Information Retrieval
Overview
Information Retrieval (IR):
finding material (usually documents) of an unstructured nature (usually text) that satisfies an information need from within large collections (usually stored on computers).
Use case / applications
- web search (most common)
- E-mail search
- Searching your laptop
- Corporate knowledge bases
- Legal information retrieval
Basic idea
Collection: A set of documents
- Assume it is a static collection for the moment
🎯 Goal: Retrieve documents with information that is relevant to the user’s information need and helps the user complete a task
Main idea
Compare document and query to estimate relevance
Components
- Representation: How to represent the document and query
- Metric: How to compare document and query
Evaluation of retrieved docs
“How good are the retrieved docs?”
- Precision: Fraction of retrieved docs that are relevant to the user’s information need
- Recall: Fraction of relevant docs in collection that are retrieved
Logic-based IR
- Find all text containing words
- Allow boolean operations between words
- Representation: Words occurring in the document
- Metric: Matching (with Boolean operations)
- Limitations
- Only exact matches
- No relevance metric 🤪
- Primary commercial retrieval tool for 3 decades.
- Many search systems you still use are Boolean:
- library catalog
- Mac OSX Spotlight
- Many search systems you still use are Boolean:
Example
“Which plays of Shakespeare contain the words Brutus AND Caesar but NOT Calpurnia?”
One could grep
all of Shakespeare’s plays for Brutus and Caesar, then strip out lines containing Calpurnia
But this is not the answer 😢
- Slow (for large corpora)
- NOT Calpurnia is non-trivial
- Other operations (e.g.,find the word Romans near countrymen) not feasible
Incidence vectors
0/1 vector for each term
To answer the query in the example above:
take the vectors for Brutus, Caesar and Calpurnia (complemented), then bitwise AND.
- Brutus:
110100
AND - Caesar:
110111
AND - complemented Calpurnia:
101111
- =
100100
- Brutus:
However, this is not feasible for large collection! 😭
Inverted index
For each term $t$, store a list of all documents that contain $t$.
Identify each doc by a docID, a document serial number
Construction
- Collect the documents to be indexed
- Tokenize the text, turning each document into a list of tokens
- Do linguistic preprocessing, producing a list of normalized tokens, which are the indexing terms
- Index the documents that each term occurs in by creating an inverted index, consisting of a dictionary and postings
Example
Initial stages of text processing
- Tokenization: Cut character sequence into word tokens
- Normalization: Map text and query term to same form
- E.g.
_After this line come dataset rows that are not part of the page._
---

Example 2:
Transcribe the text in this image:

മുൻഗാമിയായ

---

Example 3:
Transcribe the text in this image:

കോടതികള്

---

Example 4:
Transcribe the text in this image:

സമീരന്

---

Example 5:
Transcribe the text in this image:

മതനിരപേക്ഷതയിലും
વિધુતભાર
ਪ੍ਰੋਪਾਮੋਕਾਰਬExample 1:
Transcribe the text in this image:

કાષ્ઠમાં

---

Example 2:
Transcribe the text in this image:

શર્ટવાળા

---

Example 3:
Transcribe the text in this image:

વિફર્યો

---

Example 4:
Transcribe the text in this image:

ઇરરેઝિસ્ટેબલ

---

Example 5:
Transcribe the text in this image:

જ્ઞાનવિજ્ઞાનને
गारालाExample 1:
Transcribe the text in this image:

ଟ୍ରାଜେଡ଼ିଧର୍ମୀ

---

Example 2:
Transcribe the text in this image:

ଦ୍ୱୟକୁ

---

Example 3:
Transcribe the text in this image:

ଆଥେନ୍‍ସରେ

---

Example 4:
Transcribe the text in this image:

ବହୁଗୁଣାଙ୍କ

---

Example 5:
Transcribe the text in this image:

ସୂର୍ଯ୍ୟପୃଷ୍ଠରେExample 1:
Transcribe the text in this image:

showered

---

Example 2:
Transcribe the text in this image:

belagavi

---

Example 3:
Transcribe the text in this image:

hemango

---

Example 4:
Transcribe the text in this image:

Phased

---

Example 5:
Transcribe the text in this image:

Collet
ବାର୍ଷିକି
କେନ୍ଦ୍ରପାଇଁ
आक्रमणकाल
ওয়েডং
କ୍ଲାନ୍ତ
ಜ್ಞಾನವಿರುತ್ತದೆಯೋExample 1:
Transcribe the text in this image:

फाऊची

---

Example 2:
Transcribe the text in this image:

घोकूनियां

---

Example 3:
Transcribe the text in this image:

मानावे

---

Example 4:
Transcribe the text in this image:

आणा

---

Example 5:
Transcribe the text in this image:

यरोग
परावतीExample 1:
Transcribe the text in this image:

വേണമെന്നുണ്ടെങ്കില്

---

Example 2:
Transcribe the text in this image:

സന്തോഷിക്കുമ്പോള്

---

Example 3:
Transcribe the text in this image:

We want
U.S.A
andUSA
to match
- E.g. We want
- Stemming: different forms of a root to match
- E.g.
authorize
andauthorization
should match
- E.g.
- Stop words: we may omit very common words (or not)
- E.g.
the
,a
,to
,of
…
- E.g.
Query processing: AND
For example, consider processing the query: Brutus AND Caesar
Locate Brutus in the Dictionary
- Retrieve its postings
Locate Caesar in the Dictionary
- Retrieve its postings
“Merge” the two postings (intersect the document sets)
Walk through the two postings simultaneously, in time linear in the total number of postings entries
(If the list lengths are $x$ and $y$, the merge takes $O(x+y)$ operations.)
- ‼️Crucial: postings sorted by docID
Phrase queries
E.g. We want to be able to answer queries such as “stanford university” as a phrase
–> The sentence “I went to university at stanford” is not a match.
Implementation:
- Multi-words
- Position index
Rank-based IR
Motivation
Boolean queries: Documents either match or don’t.
Good for:
- expert users with precise understanding of their needs and the collection.
- applications: Applications can easily consume 1000s of results.
NOT good for the majority of users
- Most users incapable of writing Boolean queries (or they are, but they think it’s too much work).
- Most users don’t want to wade through 1000s of results.
🔴 Problem: feast of famine
- Often result in either too few (=0) or too many (1000s) results.
- It takes a lot of skill to come up with a query that produces a manageable number of hits.
- AND gives too few;
- OR gives too many
Ranked retrieval models
- Returns an ordering over the (top) documents in the collection for a query
- Free text queries: Rather than a query language of operators and expressions, the user’s query is just one or more words in a human language
- Large result sets are not an issue
Indeed, the size of the result set is not an issue
We just show the top $k$ (≈10) results
We don’t overwhelm the user
Premise: the ranking algorithm works
Representation:
Term weights (TF-IDF)
Word embeddings
Char Embeddings
Metric
Cosine similarity
Supervised trained classifier using clickthrough logs
Document similarity
Query-document matching scores
Assigning a score to a query/document pair
One-term query
- If the query term does not occur in the document: score should be 0
- The more frequent the query term in the document, the higher the score (should be)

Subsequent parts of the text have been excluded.